Large flat jack tests are used to assess rock mass deformability in the design stages of large projects. The paper introduces a methodology for interpretation of the tests, with which it is also possible to obtain the in situ normal and shear stress components on the flat jack plane. The main problem regarding interpretation of large flat jack tests has to do with the effect of the tension crack that may develop in the rock mass, depending on the loading pattern, the rock mass tensile strength and the in situ stress normal to the jack. The three-dimensional numerical model that was developed simulates the test with the actually applied loading and accounts for the development of the tension crack. Model results show that the extent of the tension crack is irrelevant for the determination of the in situ stresses. Therefore, the in situ stress values can be used as an important parameter for interpretation of the test results, and furthermore constitute one more output of this reliable in situ test.
The deformability of rock masses plays an important role in the design of several types of structures, because their behaviour depends on the displacements undergone by the rock mass. This is, in particular, the case of concrete dams, large bridge foundations, underground caverns and tunnel linings. For design of these types of important structures built in or on rock masses, it is not adequate to characterize the rock mass deformability by only using laboratory tests on intact rock specimens, and extrapolating their results to the rock mass based on some indices such as the RMR, the Q or the GSI values. For these cases, in situ deformability tests are essential. They should be used for zoning the rock mass according to a deformability parameter, usually the dilatometer modulus, but they often do not supply reliable estimates of the rock mass deformability at a representative volume. Plate loading tests are widespread in situ deformability tests, but in many cases they do not yield satisfactory results, because the rock mass in the tested zone is often disturbed by the excavation, and the tested volumes are still not representative of the rock mass . To avoid both these shortcomings, large flat jacks (LFJ) are preferably used, as they allow testing relatively large volumes of rock mass and determining the deformability inside the rock mass, in less disturbed conditions .
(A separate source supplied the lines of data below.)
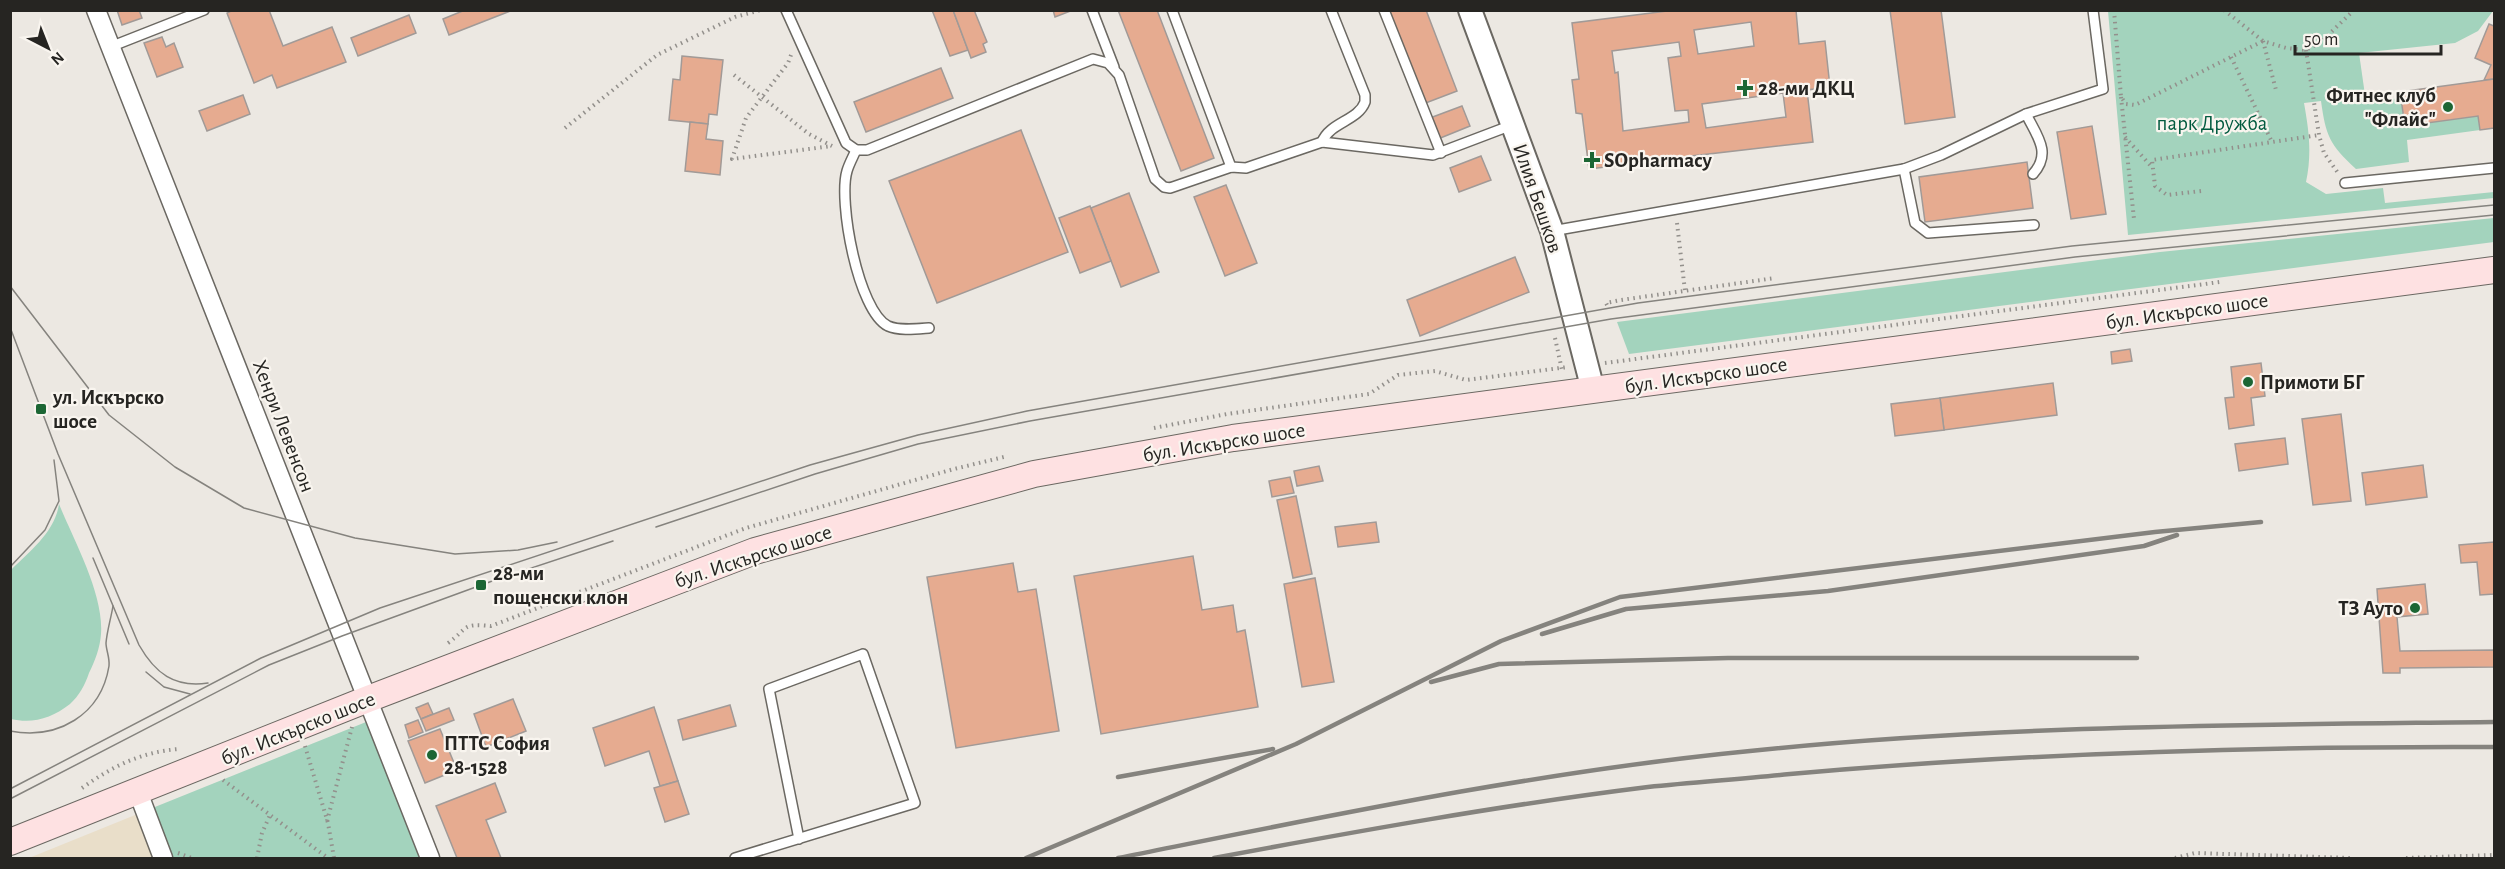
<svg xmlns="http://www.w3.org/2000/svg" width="2505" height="869" viewBox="0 0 2505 869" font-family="'Alegreya Sans',sans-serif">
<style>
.education{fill:#e9dec9}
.green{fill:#a3d3bd}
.building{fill:#e6ab90;stroke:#a19a97;stroke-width:1.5;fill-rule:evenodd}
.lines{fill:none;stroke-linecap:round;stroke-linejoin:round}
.service-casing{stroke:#6b6862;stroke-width:12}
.minor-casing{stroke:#6b6862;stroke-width:21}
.tertiary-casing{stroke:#6b6862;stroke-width:26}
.secondary-casing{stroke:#6b6862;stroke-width:28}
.path{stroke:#93908c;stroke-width:4;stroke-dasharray:1.5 4.5;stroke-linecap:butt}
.service{stroke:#fff;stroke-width:9}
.minor{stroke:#fff;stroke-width:18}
.tertiary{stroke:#fff;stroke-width:22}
.secondary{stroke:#fee1e2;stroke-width:26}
.tram{stroke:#85837e;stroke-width:1.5}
.rail{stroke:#85837e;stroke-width:4.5}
.poi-dot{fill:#1c6634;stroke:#f9f5ef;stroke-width:2}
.labels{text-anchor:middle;stroke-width:4.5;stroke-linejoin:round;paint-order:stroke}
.poi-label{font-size:21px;font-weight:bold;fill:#262522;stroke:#f9f5ef;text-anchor:start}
.park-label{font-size:21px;fill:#035b40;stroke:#f9f5ef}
.street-label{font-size:21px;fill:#262522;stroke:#f9f5ef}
</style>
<rect width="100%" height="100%" fill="#ece8e2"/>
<path class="education" d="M145,811L164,858H29Z"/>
<g class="green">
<path d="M2108,11H2493L2478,31L2455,43L2359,53L2366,102L2401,98L2405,126L2478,116L2480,130L2407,140L2409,162L2356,169C2329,144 2326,136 2321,101L2304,103C2309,131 2312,154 2306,182L2326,194L2383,188L2385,203L2494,192V198L2128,235Z"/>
<path d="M2494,218V242L1629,354L1617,322L2160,252Z"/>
<path d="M59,504C74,541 104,594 101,634C100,648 95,661 89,673C85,685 79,696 70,704C52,718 33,724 11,719V570C30,551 55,532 59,504Z"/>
<path d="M376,718L430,858H164L145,811Z"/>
</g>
<g class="building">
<path d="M117,10H139L142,18L122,25Z"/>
<path d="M233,10H269L283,46L332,27L346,62L277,88L272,75L254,83L227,13Z"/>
<path d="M465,10H513L449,35L443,19Z"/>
<path d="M932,10H953L968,50L950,56Z"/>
<path d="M953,10H974L987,42L983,44L986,52L971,58Z"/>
<path d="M1053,10H1073L1055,17Z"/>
<path d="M1118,10H1157L1214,158L1181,171Z"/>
<path d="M1387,10H1426L1457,91L1423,104Z"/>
<path d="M1675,10H1796L1799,44L1825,41L1830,87L1807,90L1813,142L1683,157L1684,164L1650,168L1649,162L1589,169L1582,114L1576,113L1574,96L1572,80L1579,79L1572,23ZM1751,22L1754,46L1698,54L1694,30ZM1679,42L1681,56L1668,58L1675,111L1688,110L1689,122L1623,131L1618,72L1615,73L1612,51ZM1783,93L1786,117L1706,128L1702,104Z"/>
<path d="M1890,10H1941L1955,117L1905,124Z"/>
<path d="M409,15L416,33L358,56L351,38Z"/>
<path d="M2489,24L2494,26V79L2484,80L2491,65L2475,58Z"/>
<path d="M162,37L166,47L174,43L183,67L157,77L144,43Z"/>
<path d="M682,56L723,60L717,115L709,114L708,124L669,120L673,79L680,80Z"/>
<path d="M941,68L953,98L866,132L854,102Z"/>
<path d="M2494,79V128L2480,130L2478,116L2405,126L2400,92Z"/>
<path d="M243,95L250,114L207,131L199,111Z"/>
<path d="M1462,106L1470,126L1438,139L1430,118Z"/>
<path d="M690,122L708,124L706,139L723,141L720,175L685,171Z"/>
<path d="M2092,126L2106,214L2071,219L2057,132Z"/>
<path d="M1021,130L1068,252L937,303L889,181Z"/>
<path d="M1481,156L1491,180L1459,192L1450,168Z"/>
<path d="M2027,162L2033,208L1925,222L1919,177Z"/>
<path d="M1226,185L1257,263L1225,276L1194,197Z"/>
<path d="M1129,193L1159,272L1121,287L1091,208Z"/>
<path d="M1090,206L1111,261L1080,273L1059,218Z"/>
<path d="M1515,257L1529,292L1420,336L1407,300Z"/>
<path d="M2130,349L2132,361L2112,364L2111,352Z"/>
<path d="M2261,363L2265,396L2251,398L2254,425L2229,429L2225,398L2234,397L2231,367Z"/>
<path d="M2053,383L2057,415L1944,430L1940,398Z"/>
<path d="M1940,398L1944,430L1895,436L1891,404Z"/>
<path d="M2341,414L2351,501L2313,505L2302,419Z"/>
<path d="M2285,438L2288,464L2239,471L2235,444Z"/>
<path d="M2423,465L2427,497L2366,505L2362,473Z"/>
<path d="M1319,466L1323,481L1297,486L1294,471Z"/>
<path d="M1290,477L1294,493L1272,497L1269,481Z"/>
<path d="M1296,496L1312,574L1293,578L1277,500Z"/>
<path d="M1376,522L1379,542L1338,547L1335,527Z"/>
<path d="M2494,542V594L2480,595L2477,562L2461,563L2459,545Z"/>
<path d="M1193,556L1202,610L1233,605L1237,632L1245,630L1258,707L1101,734L1074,576Z"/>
<path d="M1013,563L1018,592L1036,589L1059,731L956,748L927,577Z"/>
<path d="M1315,578L1334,682L1302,687L1284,584Z"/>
<path d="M2425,584L2428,614L2397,617L2400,651L2494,650V667L2400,668V673H2383L2377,589Z"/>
<path d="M513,699L526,731L486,747L474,714Z"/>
<path d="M428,703L433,714L421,719L416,708Z"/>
<path d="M730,705L736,726L683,740L678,720Z"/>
<path d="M654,707L678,781L660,786L649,751L605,766L593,728Z"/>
<path d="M449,708L454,720L426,731L421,719Z"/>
<path d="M418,720L423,732L409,738L405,725Z"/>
<path d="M440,729L457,770L425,783L408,741Z"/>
<path d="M678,781L689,814L665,822L654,788Z"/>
<path d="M495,783L506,812L486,820L501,858H457L436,806Z"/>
</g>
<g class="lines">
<g class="service-casing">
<g id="service">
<path d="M786,10L846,143L856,150H867L1093,59L1108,63L1119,75L1155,179L1164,187L1170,188L1231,167L1246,168L1322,142L1433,155L1512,125"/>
<path d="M1092,10L1114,67"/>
<path d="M1172,10L1231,167"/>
<path d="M1384,10L1441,153"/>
<path d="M110,47L204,10"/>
<path d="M2026,114C2037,136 2052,153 2033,174"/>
<path d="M1322,142C1330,122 1358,121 1365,102V95L1331,10"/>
<path d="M856,150C853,157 849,164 847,171C838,201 858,311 888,326C899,331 916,329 929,328"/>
<path d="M1904,169L1915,223L1928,233L2034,225"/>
<path d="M2345,183L2494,168"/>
<path d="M1552,231L1904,169L1941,155L2026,114L2103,89L2093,10"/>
<path d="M735,858L915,803L863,654L769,689L799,839"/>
</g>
</g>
<g class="minor-casing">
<g id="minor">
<path d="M96,10L430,858"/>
<path d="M138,792L163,858"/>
</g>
</g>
<g class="tertiary-casing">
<path id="tertiary" d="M1470,10L1552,231L1593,390"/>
</g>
<g class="secondary-casing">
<path id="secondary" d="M10,842L368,699L755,551L1034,474L1233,438L2494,270"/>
</g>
<g class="path">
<path d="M2114,10L2121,97L2126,104L2135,105L2263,41"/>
<path d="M2129,10H2133"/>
<path d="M2224,10L2263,41L2286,48L2306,50L2321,42L2354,10"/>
<path d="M2263,41L2276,90"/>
<path d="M2306,50L2319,135L2324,153L2338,173"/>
<path d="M791,55L788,63L746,118L732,159L832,146"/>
<path d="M2231,57L2272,142"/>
<path d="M734,75L809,134L832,146"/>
<path d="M2121,97L2134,219"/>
<path d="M565,128L657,55L735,17L761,10"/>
<path d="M2125,137L2150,165"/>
<path d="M2201,191L2167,195L2155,186L2152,160L2319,135"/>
<path d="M1677,223L1685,291"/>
<path d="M1607,305L1606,303L1621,300L1775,278"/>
<path d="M1555,338L1562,370"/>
<path d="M1605,363L2220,282"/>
<path d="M1154,428L1227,414L1369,394L1398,375L1435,371L1466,380L1568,367"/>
<path d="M448,643C469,628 461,623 491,626L746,528L954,469L1008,456"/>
<path d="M305,746L328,823L334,858"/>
<path d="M223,780L328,858"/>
<path d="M82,788C113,766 141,752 179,749"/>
<path d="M327,821L352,727"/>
<path d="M178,853L192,858"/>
<path d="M257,858L262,833L270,815"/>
<path d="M2175,858L2195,853L2351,858"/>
<path d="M2406,858L2494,855"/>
</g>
<use href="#service" class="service"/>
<use href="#minor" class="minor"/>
<use href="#tertiary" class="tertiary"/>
<use href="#secondary" class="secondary"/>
<g class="tram">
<path d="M10,286L109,415L175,467L244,508L355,538L455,554L518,550L557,542"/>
<path d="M10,327L58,454L139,645C155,673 174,688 208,683"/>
<path d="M656,527L815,474L918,444L1030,421L1611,319L2075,257L2494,215"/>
<path d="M93,558L129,644"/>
<path d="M10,567L45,530L59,501L54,460"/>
<path d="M146,672L164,687L190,694"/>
<path d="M10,731C58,740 101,715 109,666C110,658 106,650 106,643C107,631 111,618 113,606"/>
<path d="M10,789L261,658L380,608L810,465L918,435L1027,411L1638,303L2072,246L2494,205"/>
<path d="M10,799L269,665L342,636L495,580L613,541"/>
</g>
<g class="rail">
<path d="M1542,634L1626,609L1828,591L2144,546L2177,535"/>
<path d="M1431,682L1499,664L1728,658H2137"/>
<path d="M1118,777L1273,749"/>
<path d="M1026,858L1296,744L1501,641L1620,597L2155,532L2261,522"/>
<path d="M1118,858C1328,816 1536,772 1750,751C1997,725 2246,725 2494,722"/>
<path d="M1214,858C1358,831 1503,805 1648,787C1695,782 1743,779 1790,774C2025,753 2259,746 2494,747"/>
</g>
</g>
<g class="poi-dot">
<path d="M1742 79h6v6h6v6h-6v6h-6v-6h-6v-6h6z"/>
<circle cx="2448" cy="107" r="6"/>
<path d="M1589 151h6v6h6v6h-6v6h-6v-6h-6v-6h6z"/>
<circle cx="2248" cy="382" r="6"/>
<rect x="35" y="403" width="12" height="12" rx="3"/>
<rect x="475" y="579" width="12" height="12" rx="3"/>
<circle cx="2415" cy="608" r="6"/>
<circle cx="432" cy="755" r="6"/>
</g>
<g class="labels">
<g class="poi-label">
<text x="1758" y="95">28-ми ДКЦ</text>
<text x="2436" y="102" text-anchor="end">Фитнес клуб<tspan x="2436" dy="24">"Флайс"</tspan></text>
<text x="1604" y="167">SOpharmacy</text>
<text x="2260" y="389">Примоти БГ</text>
<text x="53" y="404">ул. Искърско<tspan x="53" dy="24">шосе</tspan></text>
<text x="493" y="580">28-ми<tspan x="493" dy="24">пощенски клон</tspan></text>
<text x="2403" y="615" text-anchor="end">ТЗ Ауто</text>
<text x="444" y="750">ПТТС София<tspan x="444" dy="24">28-1528</tspan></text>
</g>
<g class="park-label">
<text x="2212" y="130">парк Дружба</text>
</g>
<g class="street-label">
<text transform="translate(1538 198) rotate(71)" y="7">Илия Бешков</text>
<text transform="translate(2187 311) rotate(-8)" y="7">бул. Искърско шосе</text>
<text transform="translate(1706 375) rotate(-8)" y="7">бул. Искърско шосе</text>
<text transform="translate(284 426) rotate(69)" y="7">Хенри Левенсон</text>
<text transform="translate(1224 442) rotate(-9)" y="7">бул. Искърско шосе</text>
<text transform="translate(753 556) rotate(-18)" y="7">бул. Искърско шосе</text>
<text transform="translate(298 728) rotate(-22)" y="7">бул. Искърско шосе</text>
</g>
</g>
<rect width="2505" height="869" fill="none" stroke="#262522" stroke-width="24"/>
<g transform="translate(48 48) rotate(138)" stroke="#f9f5ef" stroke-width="4.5" paint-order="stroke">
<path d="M0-4.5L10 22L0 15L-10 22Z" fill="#262522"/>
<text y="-9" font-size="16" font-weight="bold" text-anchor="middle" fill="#262522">N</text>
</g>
<path d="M2295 45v9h146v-9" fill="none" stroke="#262522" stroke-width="3"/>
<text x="2304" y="45" font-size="18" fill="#262522" stroke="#f9f5ef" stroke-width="4.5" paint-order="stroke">50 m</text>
</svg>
LFJ tests consist in cutting a thin slot in the rock mass, by means of a disk saw, and inserting a flat jack that is then pressurized in order to load the slot walls while measuring the rock mass deformation with several displacement transducers. In order to obtain a mean value of the modulus of deformability in large rock volumes, as well as information about the rock mass heterogeneity, a group of two co-planar contiguous slots is usually opened for each test.